Tá, você já notou que trata-se de um filme pra macho. Eu particularmente percebi isso quando o protagonista dá uma cotovelada nocauteadora num sujeito que o ameaça. Nós, mulheres, teríamos outras formas mais civilizadas de abordar o assunto. Mas, apesar de "Dia de Treinamento" não ser o programa adequado pra se levar a namorada, até que o filminho é decente. Até um certo ponto, bem entendido. Na meia hora final, a trama degringola legal e fica até constrangedora.
Mencionei a palavra protagonista no parágrafo acima, e o diacho é que o personagem central não é o policial malvado do Denzel Washington, que levou o Oscar de ator principal, e sim o policial bonzinho do Ethan Hawke, que foi indicado pra melhor ator coadjuvante. São essas tramóias de Hollywood que permitem que, sei lá, o Michael Douglas seja considerado o principal de "Wall Street", só pra citar um exemplo. É claro que o policial do Denzel é mais interessante, mais marcante, mais sexy que o do Ethan, mas sempre tive a impressão que o protagonista deveria ser quem aparece mais. Vivendo e aprendendo.

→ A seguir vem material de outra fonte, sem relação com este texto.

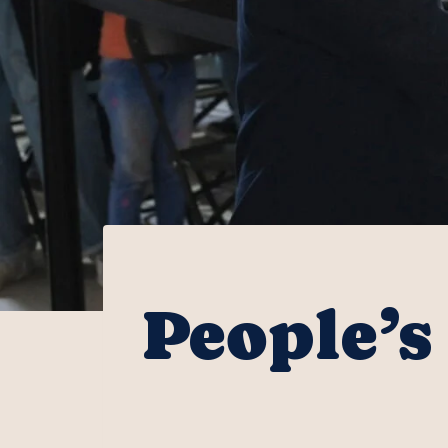
People’s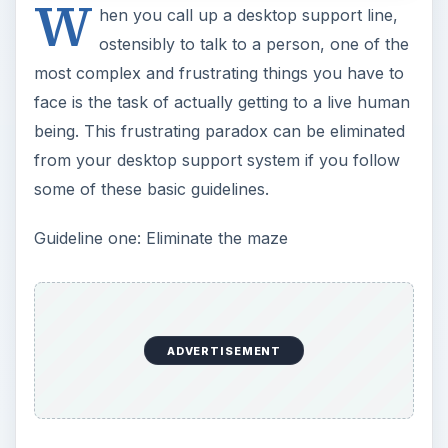
W
hen you call up a desktop support line,
ostensibly to talk to a person, one of the
most complex and frustrating things you have to
face is the task of actually getting to a live human
being. This frustrating paradox can be eliminated
from your desktop support system if you follow
some of these basic guidelines.
Guideline one: Eliminate the maze
ADVERTISEMENT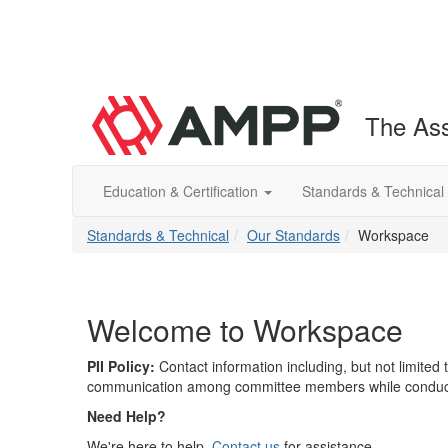
The Ass
Education & Certification
Standards & Technical
Standards & Technical
Our Standards
Workspace
Welcome to Workspace
PII Policy:
Contact information including, but not limite
communication among committee members while conductin
Need Help?
We're here to help.
Contact us
for assistance.​​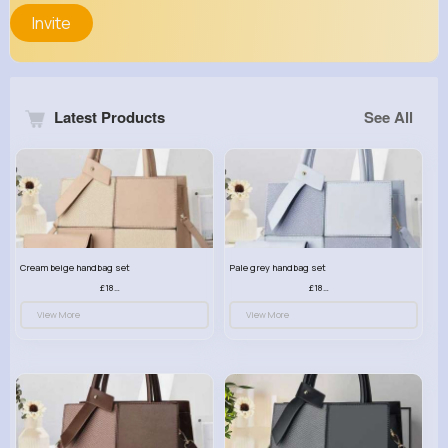
Invite
Latest Products
See All
Cream beige handbag set
Pale grey handbag set
£18.00
£18.00
View More
View More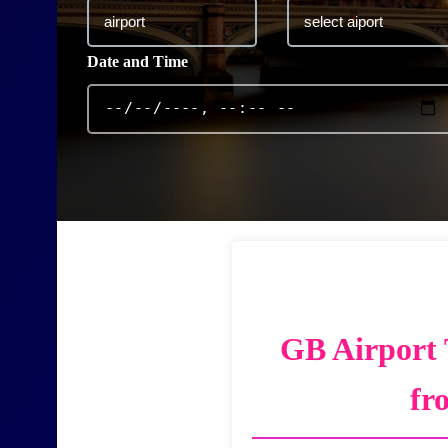
Date and Time
GB Airport 
fr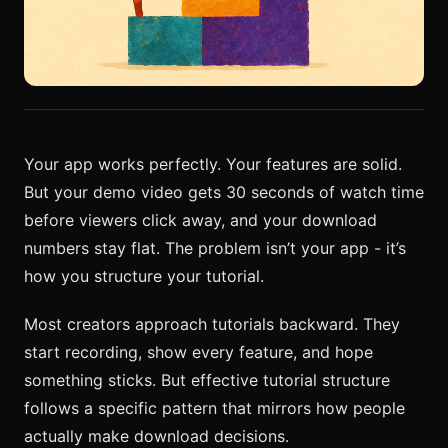
Your app works perfectly. Your features are solid.
But your demo video gets 30 seconds of watch time
before viewers click away, and your download
numbers stay flat. The problem isn’t your app - it’s
how you structure your tutorial.
Most creators approach tutorials backward. They
start recording, show every feature, and hope
something sticks. But effective tutorial structure
follows a specific pattern that mirrors how people
actually make download decisions.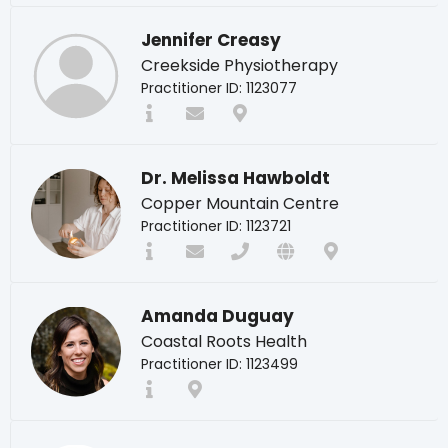
Jennifer Creasy
Creekside Physiotherapy
Practitioner ID: 1123077
Dr. Melissa Hawboldt
Copper Mountain Centre
Practitioner ID: 1123721
Amanda Duguay
Coastal Roots Health
Practitioner ID: 1123499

O filme inteiro praticamente se passa dentro de um carro com esses dois personagens. O Denzel mostra como ele é corrupto e o Ethan mostra como ele é íntegro e idealista. O Denzel usa montes de colares, rouba dinheiro de traficantes e enfia uma caneta goela abaixo de um deles pra que ele vomite pedras de crack. E o Ethan torce para mudar o sistema e abandona tudo que está fazendo pra salvar uma donzela em perigo. É o velho embate do bem contra o mal de novo. Vamos fazer uma aposta pra ver quem vence? Não espere novidades. Ethan chega bastante perto da maldade, mas se regenera a tempo de emergir como o tradicional herói americano. A maldade não é apenas Denzel, mas as ruas de Los Angeles, repletas de gangues e drogas. Lembra de "As Cores da Violência"? É igual. Há outros clichês também, como a questão racial (tira branco/tira negro), tudo embalado em músicas do gênero.
No entanto, "Dia de Treinamento" é envolvente. Tem um ritmo razoável, diálogos mordazes, e ótimas interpretações, e é sempre bom saber que Scott Glenn e Tom Berenger estão vivos. É estranho que tanta ação ocorra em um dia só, mas a gente faz vista grossa. O problema é o fim. Aí o cinemão aplica a pena de morte de praxe e o bem triunfa. Quer dizer, quando um sujeito semi-morto cai repentinamente em cima de um carro em movimento, você sabe que está em terreno conhecido. Pra piorar, a melodia que fecha a produção insiste que "isto não é a América". Se a gente tivesse alguma dúvida sobre a benevolência dos States, o final dissipa nossas ilusões. América, terra das oportunidades. A situação não anda boa, mas o policial herói vai consertá-la.